Box Plot - a horrible mistake

Histogram , well it gives something but its not meant for this-

And finally here we find barplot is the best suit which actually can gives us the frequency of 0 or 1 , we can derive the occurrences on my credit account which is extremely poor . :(

 #Trying to Plot histogram of Transaction by changing to numeric  
 data$Transaction <- as.numeric(data$Transaction=="Dr.")  
 #You won't get any details from Box Plot of Transaction because you have just 2 entries  
 boxplot(data$Transaction , col = "yellow")  
 #Here we can derive the frequency of 0 and 1  
 hist(data$Transaction , col = "light green")  
 #Bar plot will be best suit for finding the majority of Debit and Credit from your account  
 barplot(table(data$Transaction) , col = "light blue" , main = "Ration of Credit vs Debit ")

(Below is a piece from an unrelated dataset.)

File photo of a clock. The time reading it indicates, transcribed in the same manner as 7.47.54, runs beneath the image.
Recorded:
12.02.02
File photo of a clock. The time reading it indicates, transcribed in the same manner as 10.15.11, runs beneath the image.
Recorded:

Now to work mainly on 2-Dimensional plots like Scatter-plot

Well Here I just wanted to find what is the density of Debit and Credit for my account Transaction and I was surprised to see its "Credit"

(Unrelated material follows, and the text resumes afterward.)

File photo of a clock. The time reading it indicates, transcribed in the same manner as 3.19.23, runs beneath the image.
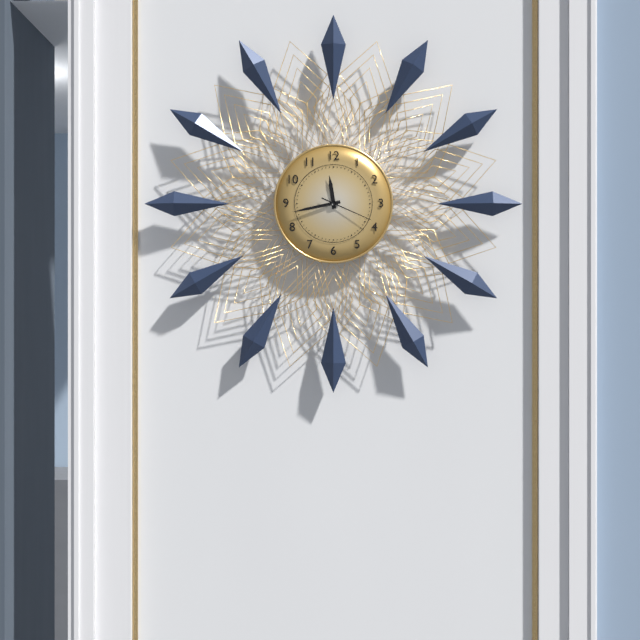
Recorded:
11.43.19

For the same purpose , Histogram Representation where its more cleared

Amount vs Days spending and Trying to find Debit or Credit on top of it

 data <- read.csv("D:/tmp/mlclass-ex1-005/mlclass-ex3-005/R-Studio/account.csv")  
 head(data)  
 #Replace the comma from Amount  
 data$Amount <- as.numeric(gsub(",", "", gsub("", "", data$Amount)))  
 #Plotting 2-Dimensional Using Box Plot  
 #Trying plot Amounts based on Credit or Debit  
 boxplot(Amount ~ Transaction , data = data , col = "red")  
 #Credit is More than Debit , hows that possible , that is because I am comparaing  
 # based on the amount not with frequency , so amount speaks a total different chapter  
 #Histogram representation for the same purpose  
 hist(subset(data,Transaction == "Dr.")$Amount, col = "green" , breaks = 20)  
 hist(subset(data,Transaction == "Cr.")$Amount, col = "green" , breaks = 20)  
 #data$Transaction <- as.numeric(data$Transaction=="Dr.")  
 #ScatterPlot   
 #Split Date in Day Month & year  
 data$Transaction.Date <- as.Date(data$Transaction.Date, format="%d/%m/%Y")  
 month = as.numeric(format(data$Transaction.Date, format = "%m"))  
 day = as.numeric(format(data$Transaction.Date, format = "%d"))  
 year = as.numeric(format(data$Transaction.Date, format = "%Y"))  
 #Shows the Amount transaction on Each day , and col sepeartes the value based on Dr. or Cr. type  
 with(data,plot(day,Amount, col = Transaction)) #col will take Dr. as color red  
 abline( h = 82000, lwd = 2, lty = 2, col = "green")   
 #points(data$Amount,data$Transaction == "Dr.",col = "blue")  
 #points(data$Amount,data$Transaction == "Cr.",col = "red")  
 #Seperate the data based on year  
 #with(data,plot(day,Amount, col = Year))  
 #MULTIPLE SCATTERPLOT like I Did in Histogram  
 s1 <- subset(data,Transaction == "Dr.")  
 s2 <- subset(data,Transaction == "Cr.")  
 with(s1,plot(c(1:nrow(s1)),Amount,main = "Debit"))  
 #day is not equal to size of x , so we need to find  
 with(s2,plot(c(1:nrow(s2)),Amount,main = "Credit"))

So whenever the data comes, proper basic visualization is going to solve most of the trouble and that is what we did and that is called Exploratory Data Analysis.
We got the preview of data , and almost tried to follow the principles... is it .. have I actually followed all the principles....... :)

So its a kind of quick and dirty approach to summarize the data and it just ease our job to decide the model and strategy for the next step.